__Work instructions__
Reproduce the material word for word, starting from its first line and ending after the line that contains "country: Mexico", with that line included.

__Entries supplied__
-=-=-

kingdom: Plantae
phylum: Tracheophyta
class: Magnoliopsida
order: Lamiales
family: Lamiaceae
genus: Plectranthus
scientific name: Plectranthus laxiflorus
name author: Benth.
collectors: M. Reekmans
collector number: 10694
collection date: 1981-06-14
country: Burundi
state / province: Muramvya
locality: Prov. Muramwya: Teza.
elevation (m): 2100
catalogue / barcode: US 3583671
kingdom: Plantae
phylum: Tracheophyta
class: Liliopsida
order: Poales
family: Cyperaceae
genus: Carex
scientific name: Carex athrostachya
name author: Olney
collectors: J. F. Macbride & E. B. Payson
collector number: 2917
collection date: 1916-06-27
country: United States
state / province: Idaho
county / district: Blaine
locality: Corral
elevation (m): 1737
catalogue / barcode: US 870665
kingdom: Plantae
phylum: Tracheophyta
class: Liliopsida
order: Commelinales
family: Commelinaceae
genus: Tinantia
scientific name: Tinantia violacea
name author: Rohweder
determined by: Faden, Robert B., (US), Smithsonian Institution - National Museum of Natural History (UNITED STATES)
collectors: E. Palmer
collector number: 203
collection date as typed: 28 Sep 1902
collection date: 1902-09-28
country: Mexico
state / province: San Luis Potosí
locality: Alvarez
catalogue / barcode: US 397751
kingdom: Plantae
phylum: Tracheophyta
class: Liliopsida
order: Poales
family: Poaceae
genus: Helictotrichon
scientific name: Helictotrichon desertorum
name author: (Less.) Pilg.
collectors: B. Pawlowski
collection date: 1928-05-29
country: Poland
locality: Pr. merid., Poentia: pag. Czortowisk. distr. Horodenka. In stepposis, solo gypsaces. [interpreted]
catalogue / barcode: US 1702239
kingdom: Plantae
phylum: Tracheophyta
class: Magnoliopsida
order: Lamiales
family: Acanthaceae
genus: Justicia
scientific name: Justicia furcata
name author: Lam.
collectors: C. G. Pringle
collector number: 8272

-=-=-

__Solution to this task__
kingdom: Plantae
phylum: Tracheophyta
class: Magnoliopsida
order: Lamiales
family: Lamiaceae
genus: Plectranthus
scientific name: Plectranthus laxiflorus
name author: Benth.
collectors: M. Reekmans
collector number: 10694
collection date: 1981-06-14
country: Burundi
state / province: Muramvya
locality: Prov. Muramwya: Teza.
elevation (m): 2100
catalogue / barcode: US 3583671
kingdom: Plantae
phylum: Tracheophyta
class: Liliopsida
order: Poales
family: Cyperaceae
genus: Carex
scientific name: Carex athrostachya
name author: Olney
collectors: J. F. Macbride & E. B. Payson
collector number: 2917
collection date: 1916-06-27
country: United States
state / province: Idaho
county / district: Blaine
locality: Corral
elevation (m): 1737
catalogue / barcode: US 870665
kingdom: Plantae
phylum: Tracheophyta
class: Liliopsida
order: Commelinales
family: Commelinaceae
genus: Tinantia
scientific name: Tinantia violacea
name author: Rohweder
determined by: Faden, Robert B., (US), Smithsonian Institution - National Museum of Natural History (UNITED STATES)
collectors: E. Palmer
collector number: 203
collection date as typed: 28 Sep 1902
collection date: 1902-09-28
country: Mexico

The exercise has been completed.